| Alıştırma Seti |
1. Rasyonalite metninde 1 numaralı maddeyi oluşturan cümlelerin hepsini sırasıyla yazın.
2. Rasyonalite metninde "1. Rasyonel bir" ifadesinden "ilgisiz açıklamalardan aşağıdır." ifadesine kadar uzanan bölümü aynen kopyalayın.

| Sayfa Alıntısı |
—————

Rasyonalite kavramında çeşitli düzeylerde görünen ve zorunlu olarak değer yükleyen bir nitelik vardır. Bunları iki madde halinde özetleyebiliriz:

1. Rasyonel bir eylem, kurallar ve idealler bütününe itaat eder. Bu kuralların ve ideallerin temelleri hem objektiftir, hem de mutlaktır. O nedenle rasyonel eylemlerde kesin, olduğu kadar mutlak bir ahlakî özellik vardır.

2. Biliyoruz ki, bazı açıklamalar bağlamla sıkı sıkıya ilişkilidir, yani görecelidir; bazıları ise evrensel olmayı ister, o nedenle bağlamdan ayrıdır. Evrensel bir rasyonalite bize anlatmaktadır ki, göreceli açıklamalar, bağlamla ilgisiz açıklamalardan aşağıdır.

Bir eylemin rasyonel olduğu veya olmadığını söylemek, nötr söylem değildir. Rasyonaliteyi kabul etmek, hakikate ilişkin bilimsel bir yargı olmanın yanında, tehlikeli ve tartışmalı bir alan olan “doğru”ya ilişkindir.

İnsan davranışı zorunlu olarak rasyoneldir. “Rasyonel eylem” terimi, sözü gereksiz yere uzatmaktır ve bundan kaçınmalıdır. Rasyonel ve irrasyonel terimlerini bir eylemin son amaçlarına uygulamak pek de uygun değildir ve böyle bir uygulama anlamdan yoksundur. Eylemin son amacı, her zaman davranışta bulunan insanın isteğini karşılamaktır. Başkasının amaçlarını ve isteklerini yargılayamayız. Çünkü davranışta bulunan insanların yargılarının yerine kendimizinkileri koyma hakkımız yoktur. Hiçbir insan, herhangi bir şeyin başkasını daha mutlu ve daha çok tatmin ettiğini söyleyemez.

—————

| Verilen Liste |
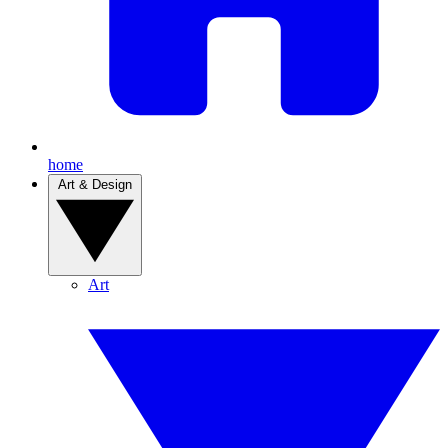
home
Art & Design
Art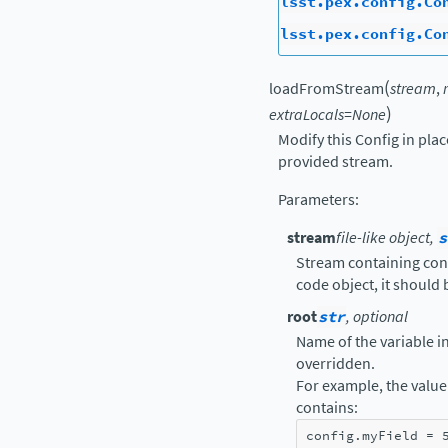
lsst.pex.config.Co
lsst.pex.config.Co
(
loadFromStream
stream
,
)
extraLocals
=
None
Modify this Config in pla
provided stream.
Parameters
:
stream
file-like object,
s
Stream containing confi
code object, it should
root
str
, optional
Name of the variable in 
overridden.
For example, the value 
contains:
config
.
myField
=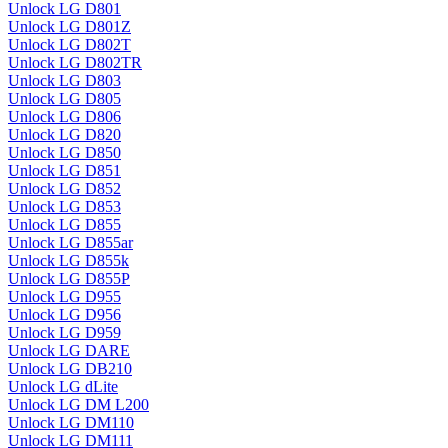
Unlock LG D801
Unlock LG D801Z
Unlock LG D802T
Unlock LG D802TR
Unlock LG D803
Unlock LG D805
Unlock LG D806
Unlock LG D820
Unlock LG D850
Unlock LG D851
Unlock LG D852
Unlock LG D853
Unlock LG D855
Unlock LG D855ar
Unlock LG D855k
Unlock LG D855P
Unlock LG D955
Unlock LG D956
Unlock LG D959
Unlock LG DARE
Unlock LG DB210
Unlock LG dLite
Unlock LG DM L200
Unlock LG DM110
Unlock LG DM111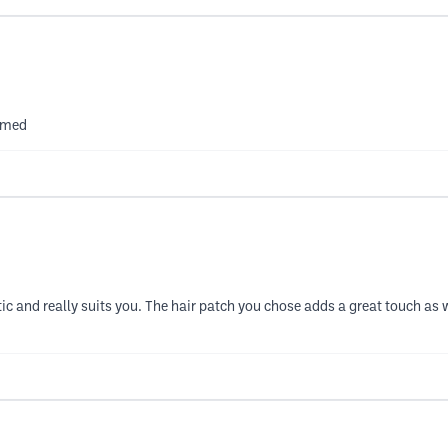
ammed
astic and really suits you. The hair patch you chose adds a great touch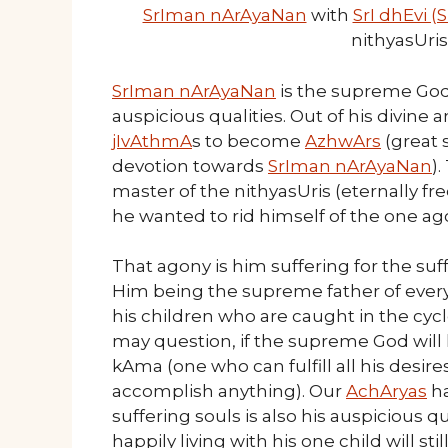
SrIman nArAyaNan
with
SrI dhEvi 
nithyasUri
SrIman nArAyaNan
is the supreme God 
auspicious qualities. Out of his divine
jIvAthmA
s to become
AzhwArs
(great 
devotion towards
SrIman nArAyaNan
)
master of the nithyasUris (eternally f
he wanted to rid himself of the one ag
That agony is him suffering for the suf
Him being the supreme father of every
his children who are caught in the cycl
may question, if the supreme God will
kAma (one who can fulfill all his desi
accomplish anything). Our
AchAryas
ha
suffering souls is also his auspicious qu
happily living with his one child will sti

—————

| Alıştırma Sonuçları |
1.
Rasyonel bir eylem, kurallar ve idealler bütününe itaat eder.
Bu kuralların ve ideallerin temelleri hem objektiftir, hem de mutlaktır.
O nedenle rasyonel eylemlerde kesin, olduğu kadar mutlak bir ahlakî özellik vardır.

2.
1. Rasyonel bir eylem, kurallar ve idealler bütününe itaat eder. Bu kuralların ve ideallerin temelleri hem objektiftir, hem de mutlaktır. O nedenle rasyonel eylemlerde kesin, olduğu kadar mutlak bir ahlakî özellik vardır.

2. Biliyoruz ki, bazı açıklamalar bağlamla sıkı sıkıya ilişkilidir, yani görecelidir; bazıları ise evrensel olmayı ister, o nedenle bağlamdan ayrıdır. Evrensel bir rasyonalite bize anlatmaktadır ki, göreceli açıklamalar, bağlamla ilgisiz açıklamalardan aşağıdır.